See the periodicity process page for more details.

json process definition

Once the userproject and period are defined, any number of processes relating to the geographical region (that can also be None) and temporal period (that can also be None) can be joined together under the process list clause “[]”). Each process typically requires a specific set of parameters.

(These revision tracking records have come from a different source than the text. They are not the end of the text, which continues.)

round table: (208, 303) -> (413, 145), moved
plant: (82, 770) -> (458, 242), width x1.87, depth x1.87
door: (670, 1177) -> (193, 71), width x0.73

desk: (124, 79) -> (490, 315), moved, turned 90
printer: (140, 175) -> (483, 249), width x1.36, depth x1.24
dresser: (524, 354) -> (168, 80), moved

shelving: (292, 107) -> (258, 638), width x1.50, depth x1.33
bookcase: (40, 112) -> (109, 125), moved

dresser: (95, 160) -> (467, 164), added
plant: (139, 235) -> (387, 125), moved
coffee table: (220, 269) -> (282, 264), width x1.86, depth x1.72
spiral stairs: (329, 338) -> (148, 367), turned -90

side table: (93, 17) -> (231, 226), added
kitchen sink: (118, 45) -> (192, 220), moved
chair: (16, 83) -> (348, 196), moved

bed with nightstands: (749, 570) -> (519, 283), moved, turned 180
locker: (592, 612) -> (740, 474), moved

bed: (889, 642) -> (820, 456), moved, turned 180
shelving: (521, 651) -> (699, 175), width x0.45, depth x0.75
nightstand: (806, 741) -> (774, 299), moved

Processes can be both spatial and non-spatial (e.g. including the definition of the processes themselves), or for instance start with text data as input and generate a spatial layer as output (or vice-versa).

Common parameters

All processes have some parameters in common:

  • processid [text]
  • verbose [integer]
  • overwrite [boolean]
  • delete [boolean]
  • acceptmissing [boolean]
  • dryrun [boolean]
  "process": [
    {
      "processid": "processid",
      "verbose": 2,
      "overwrite": false,
      "delete": false,
      "acceptmissing": true,
      "dryrun":false
    }
  ]

Specific parameters

You need to check each process specifically to get information on the parameters to set. Some parameters are defaulted and need not be stated, whereas other parameters are mandatory. If you forget to set mandatory parameters, the process will halt and report the missing parameter.

srcpath and dstpath

If the process requires source (src) data stored in files as input, the tag srcpath is required for identifying the volume and the filetype. Similarly, if the process produces data stored in files the tag dstpath is required. For most processes the filetype attribute is not required. By default all spatial raster data is represented as GeoTiff files (.tif), and all spatial vector data as ESRI shape files (.shp).

<srccomp> and <dstcomp>

<srccomp> must be given if the processes expects source data on file. The source data must state the composition parts as attributes:

  • source
  • product
  • folder
  • band
  • prefix
  • suffix

Not all processes that produce destination data on file require that the <dstcomp> is given. Some processes include hardcoded definitions of both the destination composition, the file name and the hierarchical folder structure. Different time series analysis typically produces destination compositions with the folder hierarchy and the file name derived from the source composition, with no possibility for user changes. Other processes does allow some restricted user changes, whereas the majority of processes require that the user give the full definitions of the destination composition(s). Apart from the components listed above, destination compositions must also include attributes for:

  • scalefac
  • offsetadd
  • celltype
  • cellnull
  • dataunit
  • measure

If the Framework detects any conflicts with existing compositions, the process will not proceed until this is corrected.

Other tags

A few other child tags under <process> are used in specific processes, including:

  • <node> (in e.g. addsubproc for defining process parameters)
  • <stats> (in e.g. trendtcancillary for defining statistical measure to produce)
  • <comps> (in e.g. createscaling for defining scaling when exporting data)

The pages for each individual process lists all the tags and attributes required.